Instacart Recommendation Engine

Data Science Project

Instacart is an online grocery / product delivery service. Users select a store, a pickup time, and the items they want to order. Those items are picked up from the store and delivered to the user in a set amount of time by an Instacart shopper. Instacart replaces the in store shopping experience. For users that like the novelty of walking through the aisles to find new items to try, some of the user experience may be lost in switching over to online shopping. Building in an item recommendation engine may bring back some of the novelty lost in translation to an app format.

View Project Code Here

Defining the Project


Research Question

How do we account for the novelty item discovery of in person shopping?

Hypothesis

Building a recommendation engine will introduce that novelty back in to online shopping by giving users new products to buy based on their purchase history

Assumptions

Recommendation engines will work best with regular users of Instacart

Metrics of Succes

Make a recommendation engine that returns five reccomendations to a use

Exploratory Data Analysis (EDA)

Does Instacart Have Repeat Users?

Using the data set we can see how many repeat customers Instacart has. In this data set there are 20,6209 unique users. The highest number of repeat orders is 100 and the lowest is 4 repeat orders.

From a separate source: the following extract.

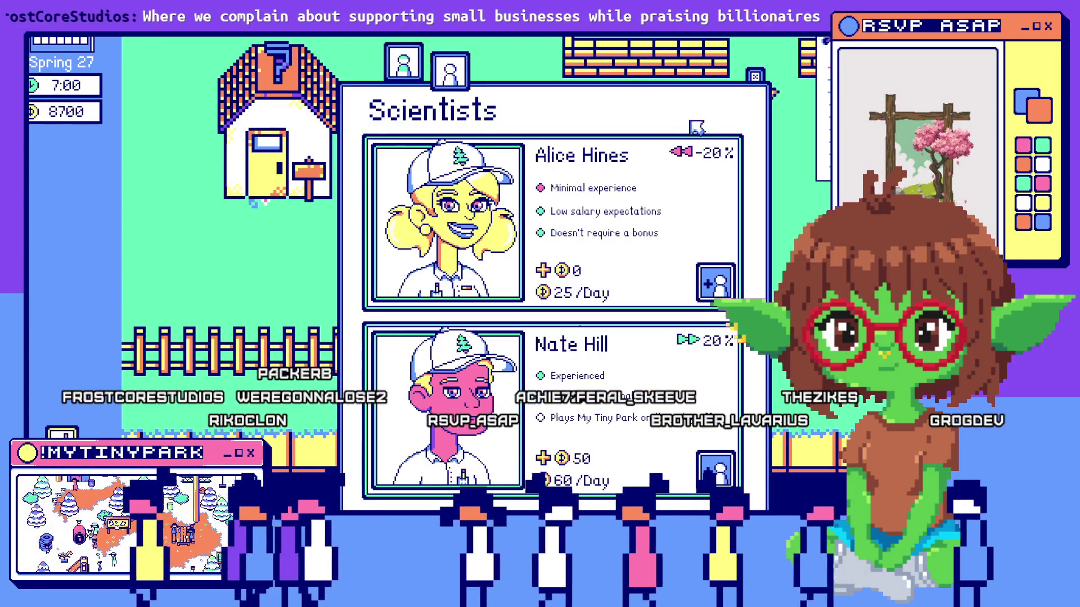
Hire two scientists from the Scientists hiring list.
click(433, 80)
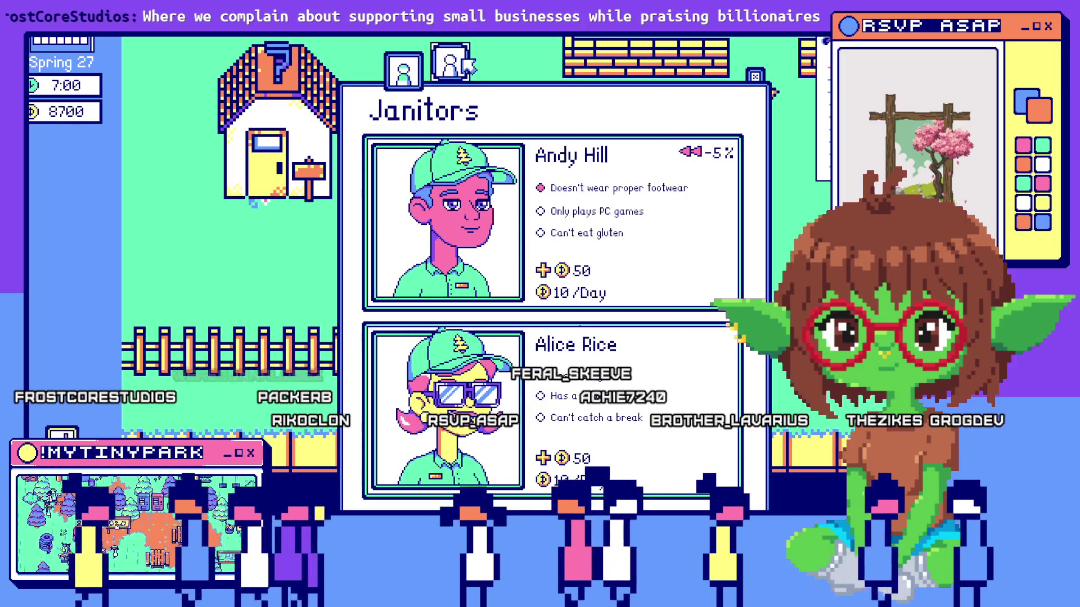
click(403, 72)
click(455, 72)
click(403, 72)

Using a box plot we can see the average user seems to have placed between 3 and 21 orders but there is also a large user base that places more frequent orders.

How is Order Frequency Distributed?

Breaking these in to quarters and displaying the data as a box plot helps manage and visualize the user order frequency distribution more effectively. The data distribution follows a similar decremental shape in user groups 0 – 75. However, there is a group of users that have ordered over 100 times which changes the distribution in the last quarter.

Instacart has a large user base that might order a few times for the novelty, but when they get a loyal user they are very loyal. Building in a product recommendation engine may help keep the app novel for new users.

Creating the Data Frame

Instacart data is split across 5 files. This makes it difficult to read – for example in the ordered products file, we know the number assigned to the product a user ordered but we wouldn't be able to tell what the name of that product is.

Combining the files and select the data columns relevant to creating a product recommendation engine will make it more human readable.

Final Data Frame

  1. user_id : Who is the user? In this case we are looking at the items user 1 had bought

  2. product_id : What is the ID number assigned to the product they’re ordering?

  3. user_count : Across all of this user’s Instacart orders, how many times has this user ordered this product?

  4. product_name : What is the name of the product they’re ordering?

  5. overall_popularity : How popular is the product across Instacarts user base? ex: Soda ranks 35791

Setting Up Natural Language Processing

Natural Language Processing (NLP):

Natural Language Processing (NLP) is a set of techniques that help turn human languages in to something that is digestible and usable for a computer.

Term Frequency–Inverse Document Frequency (TF-IDF):

An NLP technique that splits words in to tokens and counts how many times they appear in a document. It then measures how important the word is to the document. It’s often used in user modeling

Using TF-IDF to Build User Shopping Profiles

We’ll use TF-IDF to understand the importance of different food items in a user’s document (order history). The more they’ve purchased an item, the more important the item is going to be within their order history. This becomes their shopping profile that we can make recommendations off of.

User 1 TF-IDF Shopping Profile

Using Cosine Similarity to Build a Recommendation Engine

Cosine Similarity

Cosine similarity lets us find the most similar user profiles by plotting them and measuring the cosine angle. The smaller the angle between two user shopping profiles, the closer their profiles are.

Recommending New Products From User 1’s Closest Profile

The recommendation engine is built by searching for the users closest profile – this means the user who has the most similar purchase history. The recommendation engine returns items from that closest user profile that our user has not purchased.

The hypothesis is that our user might be interested in those items because their closest user profile buys them.

Final Results & Next Steps

The recommendation engine was able to return 5 products based on a user profile. However, for it to be as effective as possible, some additional improvements should be made before implementing it in to Instacart.

  1. The model only uses part of the full data set : due to the size of the data set the model only accounts for part of the data, running it with the full data set may improve the accuracy of it’s recommendations as there will be more user profiles to pull from.

  2. The model does not currently account for items in the users cart : To increase the novelty of the recommendations, the model could base it’s recommendations off of users with similar carts.

  3. It does not account for time : The model should account for changes in behavior in user shopping patterns

  4. Some of the model’s recommendations are repetitive : The model will return items similar to what the user is already buying. For example, If they frequently buy Greek yogurt it will recommend other kinds of Greek yogurt. Filtering out product similarity would cut out repetitive recommendations.